■ OBJECTIVE 1
In the paper on cryptographic hash functions, which hash function does Bitcoin use?
■ OBJECTIVE 2
For each statement below, say whether it agrees with the paper on cryptographic hash functions. Answer yes or no, and quote the words of the paper that decide it.
(a) The SHA family was published by the National Institute of Standards and Technology.
(b) SHA-384 and SHA-512 operate on 512-bit message blocks.
(c) Every hash function is a cryptographic hash function.
■ OBJECTIVE 3
Continue the paper on cryptographic hash functions from the point where it stops.

■ DOCUMENT SECTION
━━━━━━━━━━━━━━━━━━━━━━━━━━━━━━

Content uploaded by Wahome Macharia

Author content

All content in this area was uploaded by Wahome Macharia on May 25, 2021

Content may be subject to copyright.

1

Cryptographic Hash Functions

Kelvin W. Macharia

kwm14@student.london.ac.uk

Abstract. Cryptography is the science and technique of securing information and

communications to guarantee that only those for whom the information is intended

can understand and process it. Hashing is the process through which plaintext data of

any length is mapped into a unique ciphertext of fixed length known as a hash. A

function that does hashing is a hash function. All cryptographic hash functions are

hash functions but not every hash function is a cryptographic hash function. This

paper describes what cryptographic hash functions are, what security properties are

expected of them and what attacks can be performed against them.

1. Introduction

A hash function is a mathematical algorithm that takes data of arbitrary length as input and

maps it to a fixed length enciphered text as output. This output is called a message digest, a

hash value, a hash code or simply a hash.

More formally, a hash function is a mathematical function H : D → R, where the domain D =

{0,1}* and R = {0,1}n for some n >= 1, that maps a numerical input value m of arbitrary

length into a condensed numerical value output h of fixed length [1]. That is: h = H(m).

A hash function that satisfies some additional requirements so that it can be used for

cryptographic applications is known as a cryptographic hash function. These functions are

essential constructs that have a variety of use cases. The main fields of their application are

protection of stored passwords, message authentication, digital signatures, and therefore

certificates.

Cryptographic hash functions are broadly classified into two classes: unkeyed hash

functions also known as Manipulation Detection Code (MDC) or Message Authentication

Code (MAC) with single a parameter – an input message – and keyed hash functions with

two distinct inputs – an input message and a secret key. Generally, the term hash functions

refers to unkeyed hash functions [8].

Some examples of cryptographic hash algorithms are:

2

▪ The SHA (Secure Hash Algorithm) family - published by the National Institute

of Standards and Technology (NIST) as a U.S. Federal Information Processing

Standard (FIPS) [2]. This family designates six different hash functions: SHA-0, SHA-

1, SHA-224, SHA-256, SHA-384, and SHA-512 [2, 3]. The first four operate on 512-bit

message blocks divided into 32-bit words and the last two on 1024-bit blocks divided

into 64-bit words. Bitcoin, the original and largest cryptocurrency (at the time of

writing), uses the SHA-256 hash function.

━━━━━━━━━━━━━━━━━━━━━━━━━━━━━━

■ GIVEN MATERIAL

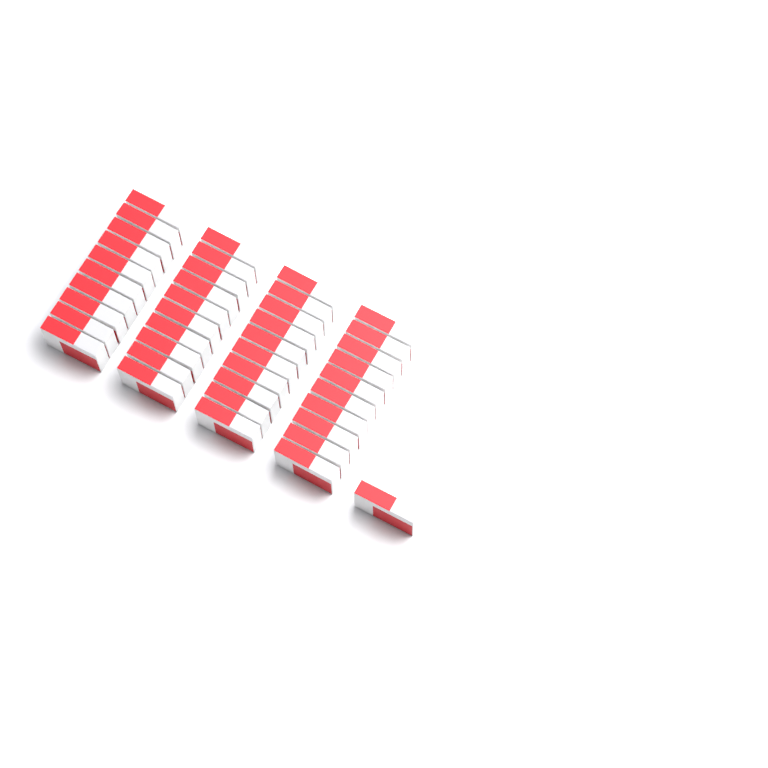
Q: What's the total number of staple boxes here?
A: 41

━━━━━━━━━━━━━━━━━━━━━━━━━━━━━━

■ EXERCISE RESULT 1
Bitcoin uses SHA-256.

■ EXERCISE RESULT 2
(a) Yes: "published by the National Institute of Standards and Technology (NIST) as a U.S. Federal Information Processing Standard (FIPS)"
(b) No: "the last two on 1024-bit blocks divided into 64-bit words"
(c) No: "not every hash function is a cryptographic hash function"

■ EXERCISE RESULT 3
▪ The MD (Message Digest) family - comprises of MD2, MD4, MD5 and MD6

authored by Ronald Rivest for RSA security and was adopted as the Internet

Standard RFC 1321 [4].

▪ RIPEMD (RACE Integrity Primitives Evaluation Message Digest) – a family

of cryptographic hash functions based upon the design principles used in MD4

developed by Hans Dobbertin, Antoon Bosselaers, and Bart Preneel at the COSIC

research group at the Katholieke Universiteit Leuven. RIPEMD-160 produces a hash

digest of 160 bits (20 bytes).

▪ Whirlpool – designed by Vincent Rijmen and Paulo S. L. M. Barreto, this hash

function based on a substantially modified version of the Advanced Encryption

Standard (AES). Whirlpool produces a hash digest of 512 bits (64 bytes).

▪ BLAKE – a hash function submitted to the NIST hash function competition by Jean-

Philippe Aumasson, Luca Henzen, Willi Meier, and Raphael C.-W. Phan. It is based

on Dan Bernstein's ChaCha stream cipher, but a permuted copy of the input block,

XORed with round constants, is added before each ChaCha round.

▪ Curl-P – a hash function formerly used in IOTA Signature Scheme (ISS). IOTA is a

cryptocurrency designed for use with the Internet of Things (IoT) and automotive

ecosystems. ISS is based on Winternitz One-Time Signatures but unlike traditional

Winternitz, in IOTA users sign the hash of a message. Thus, the security of ISS relies

on its cryptographic hash function, which was Curl-P-27.

2. Properties of cryptographic hash functions

A cryptographic hash function is expected to have the following properties that guarantee its

effectiveness and security:

• One-way function (pre-image resistance) – this property requires that for a

hash function H if given any hash value h, it is computationally infeasible to find an

input m such that H(m) = h. In other words, it must be easy to compute on every

input but extremely difficult to invert given the image of a random input.

3

• Target collision resistance (2nd pre-image resistance) – this property

requires that given a hash function H and any input m, it should be computationally

infeasible to find another input m’ such that m’ ≠ m and H(m) = H(m’).

• Collision resistance - this property requires that given a hash function H, it should

be computationally infeasible to find two inputs m and m’ such that m ≠ m’ and H(m)

= H(m’). Due to the fixed size of hash values compared to the much larger – and

arbitrary – size of inputs, collisions are expected to exist in hash functions. However,

they must be computationally intractable to find.

• Deterministic – this property requires that a hash function H should consistently

map a given input m to a hash value h. It should also be public and computable.

• Avalanche effect – this property requires that a change in just one bit of the input

data should result in a large change in the output. This “diffusion” ensures that any

inference about the input from the output is infeasible thus this property is also

sometimes defined as unruliness.

• Hash speed – an ideal property of a cryptographic hash function is its ability to

operate at a reasonable speed. In many situations, a hashing algorithm should

compute hash values rather quickly. However, it’s worthwhile to note that faster is

not always better or more secure.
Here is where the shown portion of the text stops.